Paris : un 1er mai sous haute tension

Le week-end du premier mai s’est terminé dans les heurs. Alors qu’une manifestation contre la réforme du gouvernement avait lieu dans les rues de la capitale, des milliers d’individus ont semé la panique

Le 1er Mai, les syndicats ont défilé en ordre dispersé. Les manifestations ont réuni 143 500 personnes en France, selon le ministère de l’Intérieur. Selon la CGT, ces rassemblements ont mobilisé près de 210 000 personnes.

Alors que les manifestations se déroulaient sans encombres, des milliers de « black blocs » sont venus semer la terreur et le désordre dans les rues de Paris. Qui sont-ils ?

« Les black blocs forment, dans les manifestations, des groupes éphémères, dont l’objectif est de commettre des actions illégales, en formant une foule anonyme non identifiable », expliquait alors Pierre-Henry Brandet, qui était le porte-parole du ministère de l’Intérieur. « C’est la raison pour laquelle ces individus portent des vêtements noirs ou très sombres, ce qui rend difficile le travail d’identification et d’interpellation. Ils s’habillent ainsi au dernier moment et changent immédiatement de tenue une fois les exactions terminées ».

« Ils sont anticapitalistes, écologistes radicaux, anarchistes, généralement anti-Etat, ce qui les place à l’extrême gauche de l’échiquier politique », décrypte Francis-Déri, auteur du livre « Les black blocs, la liberté et l’égalité se manifestent ».

En France, près d’un millier de personne appartiendrait à cette mouvance extrêmement violente. Mardi, la préfecture de police annonçait que 31 commerces ont été dégradé dont deux incendiés, 6 véhicules ont été incendiés et 10 autres ont été dégradés. Du mobilier urbain a également été dégradé.

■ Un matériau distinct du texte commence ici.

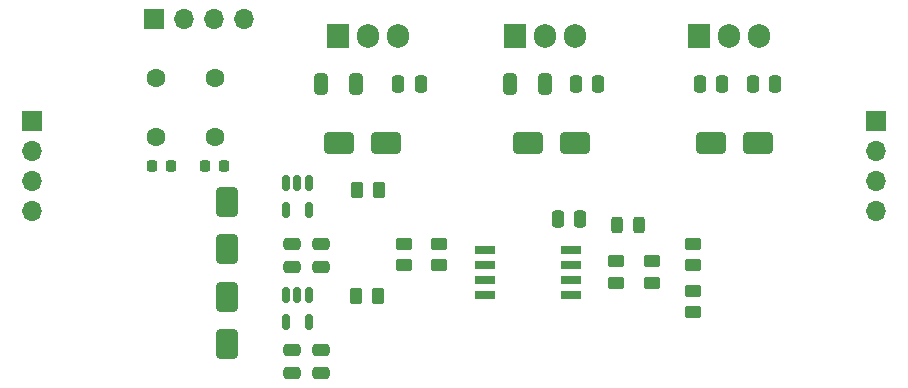
<source format=gts>
G04 #@! TF.GenerationSoftware,KiCad,Pcbnew,7.0.7*
G04 #@! TF.CreationDate,2023-09-04T18:07:58+02:00*
G04 #@! TF.ProjectId,lt15t3,6c743135-7433-42e6-9b69-6361645f7063,rev?*
G04 #@! TF.SameCoordinates,Original*
G04 #@! TF.FileFunction,Soldermask,Top*
G04 #@! TF.FilePolarity,Negative*
%FSLAX46Y46*%
G04 Gerber Fmt 4.6, Leading zero omitted, Abs format (unit mm)*
G04 Created by KiCad (PCBNEW 7.0.7) date 2023-09-04 18:07:58*
%MOMM*%
%LPD*%
G01*
G04 APERTURE LIST*
G04 Aperture macros list*
%AMRoundRect*
0 Rectangle with rounded corners*
0 $1 Rounding radius*
0 $2 $3 $4 $5 $6 $7 $8 $9 X,Y pos of 4 corners*
0 Add a 4 corners polygon primitive as box body*
4,1,4,$2,$3,$4,$5,$6,$7,$8,$9,$2,$3,0*
0 Add four circle primitives for the rounded corners*
1,1,$1+$1,$2,$3*
1,1,$1+$1,$4,$5*
1,1,$1+$1,$6,$7*
1,1,$1+$1,$8,$9*
0 Add four rect primitives between the rounded corners*
20,1,$1+$1,$2,$3,$4,$5,0*
20,1,$1+$1,$4,$5,$6,$7,0*
20,1,$1+$1,$6,$7,$8,$9,0*
20,1,$1+$1,$8,$9,$2,$3,0*%
G04 Aperture macros list end*
%ADD10RoundRect,0.250000X-1.000000X-0.650000X1.000000X-0.650000X1.000000X0.650000X-1.000000X0.650000X0*%
%ADD11RoundRect,0.250000X1.000000X0.650000X-1.000000X0.650000X-1.000000X-0.650000X1.000000X-0.650000X0*%
%ADD12R,1.700000X0.650000*%
%ADD13R,1.905000X2.000000*%
%ADD14O,1.905000X2.000000*%
%ADD15RoundRect,0.150000X-0.150000X0.512500X-0.150000X-0.512500X0.150000X-0.512500X0.150000X0.512500X0*%
%ADD16RoundRect,0.250000X0.450000X-0.262500X0.450000X0.262500X-0.450000X0.262500X-0.450000X-0.262500X0*%
%ADD17RoundRect,0.250000X-0.262500X-0.450000X0.262500X-0.450000X0.262500X0.450000X-0.262500X0.450000X0*%
%ADD18R,1.700000X1.700000*%
%ADD19O,1.700000X1.700000*%
%ADD20C,1.600000*%
%ADD21RoundRect,0.243750X-0.243750X-0.456250X0.243750X-0.456250X0.243750X0.456250X-0.243750X0.456250X0*%
%ADD22RoundRect,0.218750X-0.218750X-0.256250X0.218750X-0.256250X0.218750X0.256250X-0.218750X0.256250X0*%
%ADD23RoundRect,0.250000X0.650000X-1.000000X0.650000X1.000000X-0.650000X1.000000X-0.650000X-1.000000X0*%
%ADD24RoundRect,0.250000X0.250000X0.475000X-0.250000X0.475000X-0.250000X-0.475000X0.250000X-0.475000X0*%
%ADD25RoundRect,0.250000X-0.250000X-0.475000X0.250000X-0.475000X0.250000X0.475000X-0.250000X0.475000X0*%
%ADD26RoundRect,0.250000X-0.325000X-0.650000X0.325000X-0.650000X0.325000X0.650000X-0.325000X0.650000X0*%
%ADD27RoundRect,0.250000X0.475000X-0.250000X0.475000X0.250000X-0.475000X0.250000X-0.475000X-0.250000X0*%
%ADD28RoundRect,0.250000X-0.475000X0.250000X-0.475000X-0.250000X0.475000X-0.250000X0.475000X0.250000X0*%
G04 APERTURE END LIST*
D10*
G04 #@! TO.C,D9*
X150500000Y-42000000D03*
X154500000Y-42000000D03*
G04 #@! TD*
D11*
G04 #@! TO.C,D6*
X138500000Y-42000000D03*
X134500000Y-42000000D03*
G04 #@! TD*
D10*
G04 #@! TO.C,D5*
X166000000Y-42000000D03*
X170000000Y-42000000D03*
G04 #@! TD*
D12*
G04 #@! TO.C,U6*
X146850000Y-51055000D03*
X146850000Y-52325000D03*
X146850000Y-53595000D03*
X146850000Y-54865000D03*
X154150000Y-54865000D03*
X154150000Y-53595000D03*
X154150000Y-52325000D03*
X154150000Y-51055000D03*
G04 #@! TD*
D13*
G04 #@! TO.C,U5*
X165000000Y-32945000D03*
D14*
X167540000Y-32945000D03*
X170080000Y-32945000D03*
G04 #@! TD*
D13*
G04 #@! TO.C,U4*
X134420000Y-33000000D03*
D14*
X136960000Y-33000000D03*
X139500000Y-33000000D03*
G04 #@! TD*
D13*
G04 #@! TO.C,U3*
X149460000Y-32945000D03*
D14*
X152000000Y-32945000D03*
X154540000Y-32945000D03*
G04 #@! TD*
D15*
G04 #@! TO.C,U2*
X131950000Y-45402500D03*
X131000000Y-45402500D03*
X130050000Y-45402500D03*
X130050000Y-47677500D03*
X131950000Y-47677500D03*
G04 #@! TD*
G04 #@! TO.C,U1*
X131950000Y-54902500D03*
X131000000Y-54902500D03*
X130050000Y-54902500D03*
X130050000Y-57177500D03*
X131950000Y-57177500D03*
G04 #@! TD*
D16*
G04 #@! TO.C,R8*
X161000000Y-53872500D03*
X161000000Y-52047500D03*
G04 #@! TD*
G04 #@! TO.C,R7*
X140000000Y-52372500D03*
X140000000Y-50547500D03*
G04 #@! TD*
G04 #@! TO.C,R6*
X158000000Y-53872500D03*
X158000000Y-52047500D03*
G04 #@! TD*
G04 #@! TO.C,R5*
X143000000Y-50547500D03*
X143000000Y-52372500D03*
G04 #@! TD*
G04 #@! TO.C,R4*
X164500000Y-56372500D03*
X164500000Y-54547500D03*
G04 #@! TD*
G04 #@! TO.C,R3*
X164500000Y-52372500D03*
X164500000Y-50547500D03*
G04 #@! TD*
D17*
G04 #@! TO.C,R2*
X136087500Y-46000000D03*
X137912500Y-46000000D03*
G04 #@! TD*
G04 #@! TO.C,R1*
X136000000Y-55000000D03*
X137825000Y-55000000D03*
G04 #@! TD*
D18*
G04 #@! TO.C,J3*
X108500000Y-40200000D03*
D19*
X108500000Y-42740000D03*
X108500000Y-45280000D03*
X108500000Y-47820000D03*
G04 #@! TD*
D18*
G04 #@! TO.C,J2*
X180000000Y-40200000D03*
D19*
X180000000Y-42740000D03*
X180000000Y-45280000D03*
X180000000Y-47820000D03*
G04 #@! TD*
D18*
G04 #@! TO.C,J1*
X118880000Y-31500000D03*
D19*
X121420000Y-31500000D03*
X123960000Y-31500000D03*
X126500000Y-31500000D03*
G04 #@! TD*
D20*
G04 #@! TO.C,F2*
X119000000Y-36500000D03*
X119000000Y-41500000D03*
G04 #@! TD*
G04 #@! TO.C,F1*
X124000000Y-36500000D03*
X124000000Y-41500000D03*
G04 #@! TD*
D21*
G04 #@! TO.C,D8*
X158062500Y-48960000D03*
X159937500Y-48960000D03*
G04 #@! TD*
D22*
G04 #@! TO.C,D4*
X123212500Y-44000000D03*
X124787500Y-44000000D03*
G04 #@! TD*
G04 #@! TO.C,D3*
X118712500Y-44000000D03*
X120287500Y-44000000D03*
G04 #@! TD*
D23*
G04 #@! TO.C,D2*
X125000000Y-51040000D03*
X125000000Y-47040000D03*
G04 #@! TD*
G04 #@! TO.C,D1*
X125000000Y-59040000D03*
X125000000Y-55040000D03*
G04 #@! TD*
D24*
G04 #@! TO.C,C11*
X154950000Y-48460000D03*
X153050000Y-48460000D03*
G04 #@! TD*
G04 #@! TO.C,C10*
X171450000Y-37000000D03*
X169550000Y-37000000D03*
G04 #@! TD*
D25*
G04 #@! TO.C,C9*
X165050000Y-37000000D03*
X166950000Y-37000000D03*
G04 #@! TD*
G04 #@! TO.C,C8*
X139550000Y-37000000D03*
X141450000Y-37000000D03*
G04 #@! TD*
D24*
G04 #@! TO.C,C7*
X156450000Y-37000000D03*
X154550000Y-37000000D03*
G04 #@! TD*
D26*
G04 #@! TO.C,C6*
X133025000Y-37000000D03*
X135975000Y-37000000D03*
G04 #@! TD*
G04 #@! TO.C,C5*
X149025000Y-37000000D03*
X151975000Y-37000000D03*
G04 #@! TD*
D27*
G04 #@! TO.C,C4*
X130500000Y-61490000D03*
X130500000Y-59590000D03*
G04 #@! TD*
D28*
G04 #@! TO.C,C3*
X133000000Y-59590000D03*
X133000000Y-61490000D03*
G04 #@! TD*
D27*
G04 #@! TO.C,C2*
X130500000Y-52490000D03*
X130500000Y-50590000D03*
G04 #@! TD*
G04 #@! TO.C,C1*
X133000000Y-52490000D03*
X133000000Y-50590000D03*
G04 #@! TD*
M02*

</source>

Pour beaucoup de manifestants, ces actes sont inadmissibles et viennent, inconsciemment, décrédibiliser leur mouvement. Le président de la République, Emmanuel Macron, s’est exprimé, malgré son absence sur le territoire français.  « La journée du travail c’est la journée des travailleurs, ce n’est pas celle des casseurs », a-t-il déclaré depuis l’Australie.

Alors que les commerçants victimes de ce saccage ont encore beaucoup de mal à réaliser ce qu’il s’est passé, la préfecture de police a annoncé que cent deux personnes étaient en garde à vue mardi soir après des dégradations commises en marge du défilé.